Industry players told The Straits Times that the local funding landscape is poised to be buoyant in 2025, driven by expected rate cuts and more investments targeting South-east Asia.
Start-ups that can show sustainable growth will have a competitive edge, given that investors have generally grown more prudent in recent years, they added.
"Investors are prioritising companies with strong fundamentals, clear unit economics and proven market traction - this means that start-ups have to demonstrate a clear path to profitability and sustainable growth to secure funding," said Mr Chua Kee Lock, chief executive of Temasek-backed venture capital firm Vertex Holdings.
This comes after a prolonged funding winter that has gripped the global start-up ecosystem since 2021, as persistent high interest rates and geopolitical uncertainty, due to events such as the Russia-Ukraine war, drove investors towards safer assets.
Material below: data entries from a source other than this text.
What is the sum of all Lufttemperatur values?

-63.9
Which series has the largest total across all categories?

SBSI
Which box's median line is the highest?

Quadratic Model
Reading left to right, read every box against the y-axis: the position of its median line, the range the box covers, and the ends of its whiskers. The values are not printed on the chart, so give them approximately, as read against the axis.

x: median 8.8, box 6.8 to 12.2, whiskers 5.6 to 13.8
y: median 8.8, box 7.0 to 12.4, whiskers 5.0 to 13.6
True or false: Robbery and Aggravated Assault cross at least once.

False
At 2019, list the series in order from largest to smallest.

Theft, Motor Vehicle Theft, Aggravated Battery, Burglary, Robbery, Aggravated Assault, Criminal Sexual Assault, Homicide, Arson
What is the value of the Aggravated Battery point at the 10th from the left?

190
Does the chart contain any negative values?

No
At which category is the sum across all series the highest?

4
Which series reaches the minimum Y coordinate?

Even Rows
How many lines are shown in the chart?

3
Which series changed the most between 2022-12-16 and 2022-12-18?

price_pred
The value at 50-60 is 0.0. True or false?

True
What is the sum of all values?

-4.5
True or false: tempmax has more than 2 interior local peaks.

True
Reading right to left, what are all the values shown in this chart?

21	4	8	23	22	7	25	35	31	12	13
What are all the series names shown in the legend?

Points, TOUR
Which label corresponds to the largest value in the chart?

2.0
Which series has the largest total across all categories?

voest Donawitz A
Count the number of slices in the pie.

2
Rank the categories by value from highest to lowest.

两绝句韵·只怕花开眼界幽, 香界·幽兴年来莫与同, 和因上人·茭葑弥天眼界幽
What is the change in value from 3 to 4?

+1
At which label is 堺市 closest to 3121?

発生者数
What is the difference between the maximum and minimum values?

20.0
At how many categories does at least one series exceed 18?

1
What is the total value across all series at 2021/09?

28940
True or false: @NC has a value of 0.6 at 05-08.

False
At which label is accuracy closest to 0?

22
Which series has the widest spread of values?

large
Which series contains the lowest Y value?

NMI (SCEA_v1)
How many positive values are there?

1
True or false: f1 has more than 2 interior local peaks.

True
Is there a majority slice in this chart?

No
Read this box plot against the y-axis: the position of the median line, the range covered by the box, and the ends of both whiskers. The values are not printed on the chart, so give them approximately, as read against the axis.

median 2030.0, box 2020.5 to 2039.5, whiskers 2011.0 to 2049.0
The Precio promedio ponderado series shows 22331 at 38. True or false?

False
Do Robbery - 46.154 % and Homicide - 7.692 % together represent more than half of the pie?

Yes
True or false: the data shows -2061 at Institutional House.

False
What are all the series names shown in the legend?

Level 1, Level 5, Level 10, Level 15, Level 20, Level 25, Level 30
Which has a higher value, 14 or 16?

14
Mr Chua said that South-east Asia and specifically Singapore will continue to attract significant venture capital funding in 2025 despite these global challenges.
"Singapore's strong fundamentals and proactive government support position it as a leading start-up hub in the region."
Mr Willson Cuaca, co-founder and managing partner at East Ventures, said that funding will persist in 2025, but the money is "getting smarter".
"Success in securing funding is not about chasing and blindly throwing around the latest buzzwords like artificial intelligence (AI) in your start-up... What truly matters is addressing real and impactful problem statements as well as large addressable markets," he said.
Cloud communications start-up Toku is one firm that has experienced the shift in funding landscape.